Wandfarben Qualität und Eigenschaften
Die Idee, mal wieder neue Farbe in die eigenen vier Wände zu bringen, kommt bisweilen spontan, dennoch sollten Sie sich für die Auswahl des Farbmaterials Zeit nehmen, damit es später nicht Streich-Frust statt Farb-Lust gibt. Klar ist: Die Farbe soll gut decken, damit möglichst nur ein Arbeitsgang nötig ist, ergiebig sein, also für möglichst viele Quadratmeter reichen, und sich als strapazierfähig, das heißt als unempfindlich gegen „Gebrauchsspuren" erweisen. Das klingt einfach, doch im Baumarkt oder Fachgeschäft ist die Auswahl, groß.
DISPERSIONSFARBE
Die am häufigsten verwendete Art der Wandinnenfarbe ist (weiße) Dispersionsfarbe.
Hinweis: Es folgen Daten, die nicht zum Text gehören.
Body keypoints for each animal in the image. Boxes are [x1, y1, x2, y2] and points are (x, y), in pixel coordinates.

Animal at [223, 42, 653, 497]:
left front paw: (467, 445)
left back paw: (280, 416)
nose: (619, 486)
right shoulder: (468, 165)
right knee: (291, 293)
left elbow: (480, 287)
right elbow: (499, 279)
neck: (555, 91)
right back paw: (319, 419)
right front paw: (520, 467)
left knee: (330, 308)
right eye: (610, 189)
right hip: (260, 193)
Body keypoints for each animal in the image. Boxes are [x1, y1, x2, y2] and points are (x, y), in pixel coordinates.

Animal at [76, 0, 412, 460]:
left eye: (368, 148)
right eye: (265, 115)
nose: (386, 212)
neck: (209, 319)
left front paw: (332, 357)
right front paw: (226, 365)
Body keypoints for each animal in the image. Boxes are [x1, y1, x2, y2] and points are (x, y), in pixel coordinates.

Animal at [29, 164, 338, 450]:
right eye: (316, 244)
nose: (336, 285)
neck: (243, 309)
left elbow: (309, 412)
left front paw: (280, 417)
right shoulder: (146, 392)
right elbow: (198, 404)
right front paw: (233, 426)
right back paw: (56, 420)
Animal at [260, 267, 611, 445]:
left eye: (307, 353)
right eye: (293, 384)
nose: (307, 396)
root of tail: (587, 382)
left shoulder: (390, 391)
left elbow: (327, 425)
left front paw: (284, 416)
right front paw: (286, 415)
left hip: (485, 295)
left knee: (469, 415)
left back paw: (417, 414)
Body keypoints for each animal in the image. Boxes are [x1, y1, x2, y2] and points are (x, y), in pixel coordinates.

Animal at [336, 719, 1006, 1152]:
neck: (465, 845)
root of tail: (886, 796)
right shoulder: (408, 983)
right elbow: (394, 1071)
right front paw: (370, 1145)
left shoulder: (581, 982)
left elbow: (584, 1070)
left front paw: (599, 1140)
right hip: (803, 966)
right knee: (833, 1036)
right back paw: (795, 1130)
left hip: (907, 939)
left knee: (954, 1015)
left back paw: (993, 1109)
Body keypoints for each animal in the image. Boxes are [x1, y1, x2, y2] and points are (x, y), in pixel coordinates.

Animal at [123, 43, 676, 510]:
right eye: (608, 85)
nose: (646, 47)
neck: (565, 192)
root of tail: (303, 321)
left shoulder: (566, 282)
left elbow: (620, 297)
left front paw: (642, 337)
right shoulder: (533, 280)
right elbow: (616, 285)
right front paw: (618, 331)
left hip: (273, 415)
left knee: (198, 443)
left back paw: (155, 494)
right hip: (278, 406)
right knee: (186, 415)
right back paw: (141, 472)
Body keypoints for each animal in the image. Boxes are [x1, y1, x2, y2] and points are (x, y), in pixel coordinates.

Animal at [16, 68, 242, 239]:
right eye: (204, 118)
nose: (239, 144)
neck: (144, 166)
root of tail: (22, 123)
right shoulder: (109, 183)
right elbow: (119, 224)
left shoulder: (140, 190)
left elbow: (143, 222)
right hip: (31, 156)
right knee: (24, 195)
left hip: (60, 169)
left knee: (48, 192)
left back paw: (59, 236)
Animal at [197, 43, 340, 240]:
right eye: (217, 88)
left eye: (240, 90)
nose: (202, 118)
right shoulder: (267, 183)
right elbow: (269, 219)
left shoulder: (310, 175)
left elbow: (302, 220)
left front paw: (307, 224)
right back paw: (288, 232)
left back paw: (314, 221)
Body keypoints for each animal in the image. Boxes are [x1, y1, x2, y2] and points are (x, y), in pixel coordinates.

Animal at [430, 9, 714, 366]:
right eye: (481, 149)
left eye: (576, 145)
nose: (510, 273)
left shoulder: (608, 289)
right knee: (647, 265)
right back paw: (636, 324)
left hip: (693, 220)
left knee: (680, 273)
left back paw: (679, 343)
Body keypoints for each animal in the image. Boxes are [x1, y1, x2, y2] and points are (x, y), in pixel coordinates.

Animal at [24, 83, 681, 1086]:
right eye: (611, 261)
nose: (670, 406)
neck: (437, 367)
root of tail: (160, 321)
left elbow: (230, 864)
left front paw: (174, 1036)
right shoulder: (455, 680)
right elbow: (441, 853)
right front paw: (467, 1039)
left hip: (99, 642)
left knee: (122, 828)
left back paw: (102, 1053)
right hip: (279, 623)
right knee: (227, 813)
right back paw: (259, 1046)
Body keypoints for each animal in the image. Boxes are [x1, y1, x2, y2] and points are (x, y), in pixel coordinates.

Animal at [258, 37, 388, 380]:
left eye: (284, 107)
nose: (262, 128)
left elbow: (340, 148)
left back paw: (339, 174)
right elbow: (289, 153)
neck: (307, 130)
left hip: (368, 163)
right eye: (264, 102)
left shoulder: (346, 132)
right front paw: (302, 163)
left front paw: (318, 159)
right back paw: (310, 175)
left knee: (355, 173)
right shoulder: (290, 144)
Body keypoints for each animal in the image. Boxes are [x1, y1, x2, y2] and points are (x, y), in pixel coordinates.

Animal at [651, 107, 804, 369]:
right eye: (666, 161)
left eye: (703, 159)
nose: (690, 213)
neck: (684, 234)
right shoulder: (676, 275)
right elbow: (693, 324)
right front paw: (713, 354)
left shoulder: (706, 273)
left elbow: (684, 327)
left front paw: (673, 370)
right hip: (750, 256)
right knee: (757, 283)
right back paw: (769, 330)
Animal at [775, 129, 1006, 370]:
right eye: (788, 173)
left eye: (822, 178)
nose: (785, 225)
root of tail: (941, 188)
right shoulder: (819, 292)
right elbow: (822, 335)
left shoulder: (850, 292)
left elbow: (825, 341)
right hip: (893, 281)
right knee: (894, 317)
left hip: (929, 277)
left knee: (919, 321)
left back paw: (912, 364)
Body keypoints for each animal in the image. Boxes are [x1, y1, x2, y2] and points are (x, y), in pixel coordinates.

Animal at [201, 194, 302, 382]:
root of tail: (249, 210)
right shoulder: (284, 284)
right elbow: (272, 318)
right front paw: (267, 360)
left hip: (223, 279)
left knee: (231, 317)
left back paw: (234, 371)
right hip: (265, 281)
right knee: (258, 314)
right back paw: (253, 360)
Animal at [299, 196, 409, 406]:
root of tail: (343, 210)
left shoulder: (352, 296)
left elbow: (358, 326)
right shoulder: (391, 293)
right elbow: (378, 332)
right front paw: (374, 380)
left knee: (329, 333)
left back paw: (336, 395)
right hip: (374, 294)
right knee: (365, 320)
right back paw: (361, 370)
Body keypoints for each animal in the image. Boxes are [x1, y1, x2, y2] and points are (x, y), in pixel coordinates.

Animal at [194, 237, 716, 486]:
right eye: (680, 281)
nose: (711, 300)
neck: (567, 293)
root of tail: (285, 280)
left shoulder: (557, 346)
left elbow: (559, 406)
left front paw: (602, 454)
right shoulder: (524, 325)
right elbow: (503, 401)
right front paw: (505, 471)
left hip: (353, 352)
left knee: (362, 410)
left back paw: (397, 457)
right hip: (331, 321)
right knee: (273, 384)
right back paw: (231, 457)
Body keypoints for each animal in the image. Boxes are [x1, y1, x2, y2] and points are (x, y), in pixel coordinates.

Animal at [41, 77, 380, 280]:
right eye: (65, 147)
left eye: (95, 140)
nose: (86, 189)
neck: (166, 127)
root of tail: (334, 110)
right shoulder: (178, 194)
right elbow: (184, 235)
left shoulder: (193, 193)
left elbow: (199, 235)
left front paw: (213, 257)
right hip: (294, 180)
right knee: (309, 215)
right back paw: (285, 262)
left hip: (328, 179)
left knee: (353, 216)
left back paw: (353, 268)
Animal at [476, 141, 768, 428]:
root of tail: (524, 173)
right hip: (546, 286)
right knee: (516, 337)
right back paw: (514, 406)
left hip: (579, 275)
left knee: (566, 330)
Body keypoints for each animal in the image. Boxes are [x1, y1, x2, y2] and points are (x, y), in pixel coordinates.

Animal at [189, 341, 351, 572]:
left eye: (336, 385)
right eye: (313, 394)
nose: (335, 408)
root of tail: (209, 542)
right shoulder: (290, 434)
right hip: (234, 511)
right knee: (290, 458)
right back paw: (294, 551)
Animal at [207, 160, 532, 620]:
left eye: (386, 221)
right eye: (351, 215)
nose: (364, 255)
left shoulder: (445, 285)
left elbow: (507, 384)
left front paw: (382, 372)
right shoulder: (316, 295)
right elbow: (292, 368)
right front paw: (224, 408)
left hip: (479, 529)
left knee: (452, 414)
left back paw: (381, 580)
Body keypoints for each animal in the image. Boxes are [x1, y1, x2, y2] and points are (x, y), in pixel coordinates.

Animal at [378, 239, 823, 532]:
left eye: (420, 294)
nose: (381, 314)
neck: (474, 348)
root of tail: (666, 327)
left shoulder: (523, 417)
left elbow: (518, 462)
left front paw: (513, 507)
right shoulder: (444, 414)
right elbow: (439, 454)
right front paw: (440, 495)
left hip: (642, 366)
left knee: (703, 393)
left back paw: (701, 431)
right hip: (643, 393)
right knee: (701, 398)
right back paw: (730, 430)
Sie eignet sich für Neu- und für Renovierungsanstriche auf
verschiedenen Untergründen (zum Beispiel auf Raufaser - und Prägetapeten, Gipskarton - und Zementfaserplatten, Putz und Beton) und besteht aus: -
einer wässrigen Dispersion (Bindemittel) - Füllstoffen und Pigmenten, die Deckvermögen und Fülle (Schichtdicke) sowie den Farbton bestimmen
- Hilfsstoffen (Additiven), die Verlauf, Konsistenz und andere Eigenschaften der Farbe beeinflussen.
Qualitätsunterschiede
Qualitätsunterschiede
kommen zustande, weil sich die Rezeptur der Farben unterscheidet. Die einzelnen Inhaltsstoffe sind von unterschiedlicher Güte und in verschiedenen
Mischverhältnissen kombiniert. Hochwertige Farben haben einen hohen Anteil an Bindemitteln und Pigmenten. Farben von minderer Qualität mangelt es
daran, sie enthalten mehr Füllstoffe. Pigmente sorgen jedoch für Deckkraft und Weißgrad beziehungsweise den richtigen Farbton. Bindemittel bewirken,
dass sich die Pigmente zu einem zähen, gleichmäßigen Film verbinden, der gut haftet. Im Regelfall ist es besser, eine hochdeckende - und damit
qualitativ hochwertige - Farbe zu verwenden. Doch wie ist gutes Deckvermögen zu erkennen? Die Kennzeichnung gemäß DIN EN 13 300 auf dem Gebinde macht
die Produkte - auch mit Angaben zu Strapazierfähigkeit und Glanzgrad - vergleichbar.
SPEZIELLE ANFORDERUNGEN
Zur Angebotspalette der Farbhersteller gehören Dispersionsfarben mit besonderen Eigenschaften. So enthält die sogenannte feste Farbe spezielle
Verdickungsmittel, die ein saubereres und spritzärmeres Streichen ermöglichen sollen. Besonders strapazierfähig ist Latexfarbe. Sie ist problemlos feucht
abwischbar und in Bad oder Küche sinnvoll, aber auch für andere stark beanspruchte Wohnbereiche geeignet. Allerdings sind moderne Latexfarben nicht so
dampfdurchlässig wie gewöhnliche Dispersionsfarben. Nehmen Sie deshalb in einem ansonsten mit Latexfarbe gestrichenen Badezimmer für die Decke herkömmliche
Dispersionsfarbe, um Schimmelbildung zu vermeiden. Apropos: Die Inhaltsstoffe spezieller Feuchtraumfarben wirken in Küche oder Bad vorbeugend gegen
Schimmel oder Pilzbefall und eignen sich auch als Sanierungsanstriche. Produkte mit Nikotinsperre helfen bei stark rauchvergilbten Wänden. Andere
Farbentwicklungen zielen hauptsächlich auf eine Verbesserung der Gesundheitsverträglichkeit ab, sie sind frei von Konservierungsstoffen, Lösemitteln oder
Weichmachern und auch für Allergiker geeignet. Eine interessante Entwicklung sind Farben, die aktiv Schadstoffe in der Raumluft abbauen und luftreinigend
wirken. Man spricht in diesem Zusammenhang auch von Wellness-Farben.
Achtung: Nicht alle Spezialprodukte sind abtönbar!